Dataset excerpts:
________________________________________

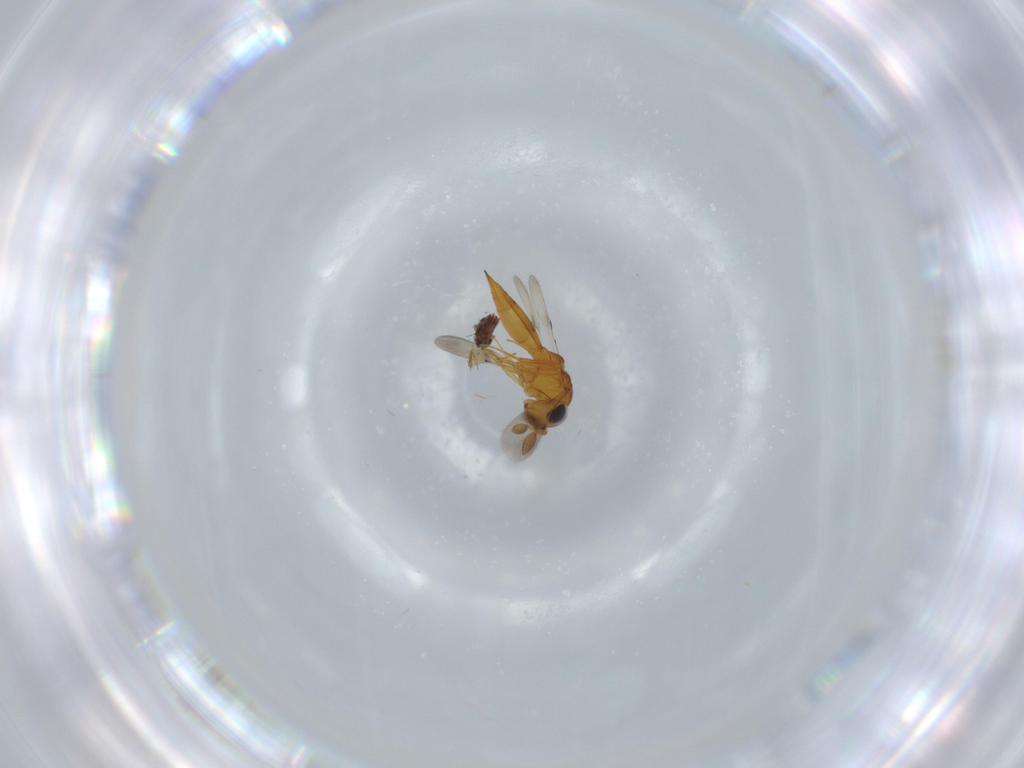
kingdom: Animalia
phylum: Arthropoda
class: Insecta
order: Hymenoptera
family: Scelionidae
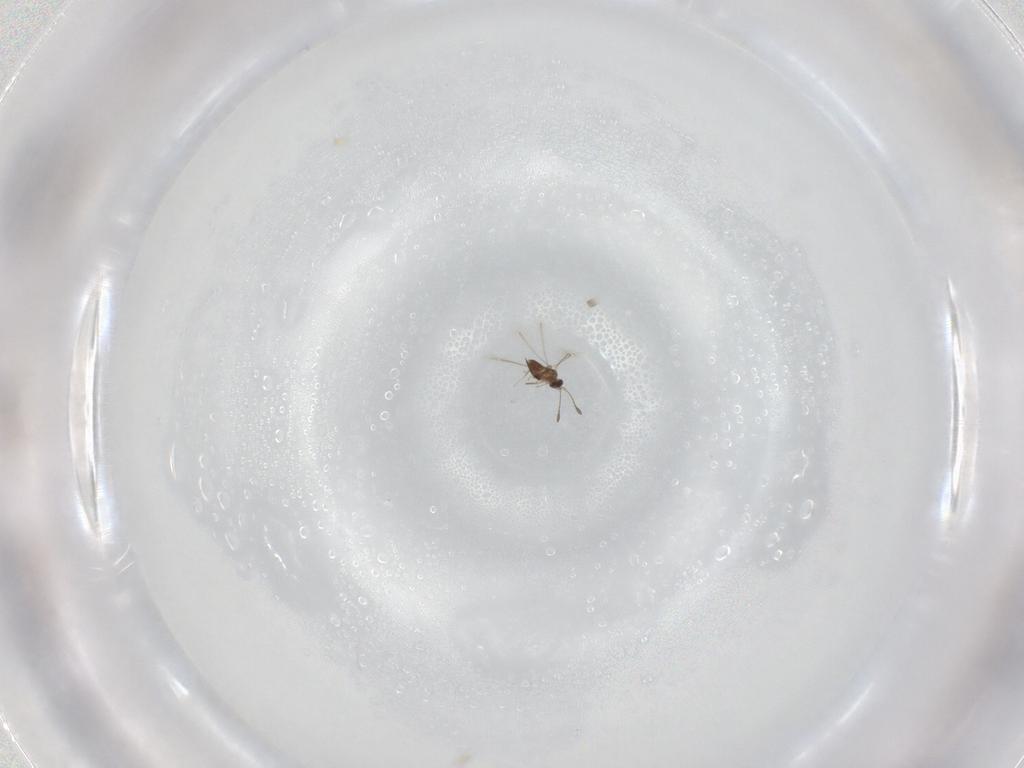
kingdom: Animalia
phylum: Arthropoda
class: Insecta
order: Hymenoptera
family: Aphelinidae
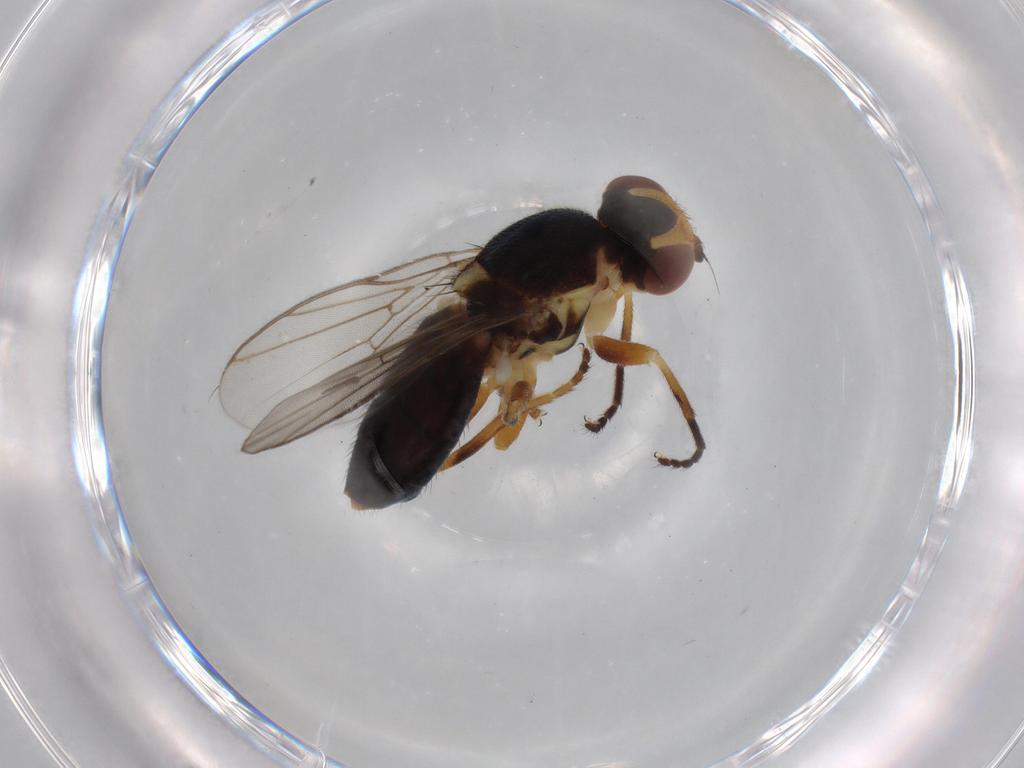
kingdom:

________________________________________

**Exercise instructions**
Please copy all of the data above line for line, leaving out the pictures.

**Response to the task**
kingdom: Animalia
phylum: Arthropoda
class: Insecta
order: Hymenoptera
family: Scelionidae
kingdom: Animalia
phylum: Arthropoda
class: Insecta
order: Hymenoptera
family: Aphelinidae
kingdom:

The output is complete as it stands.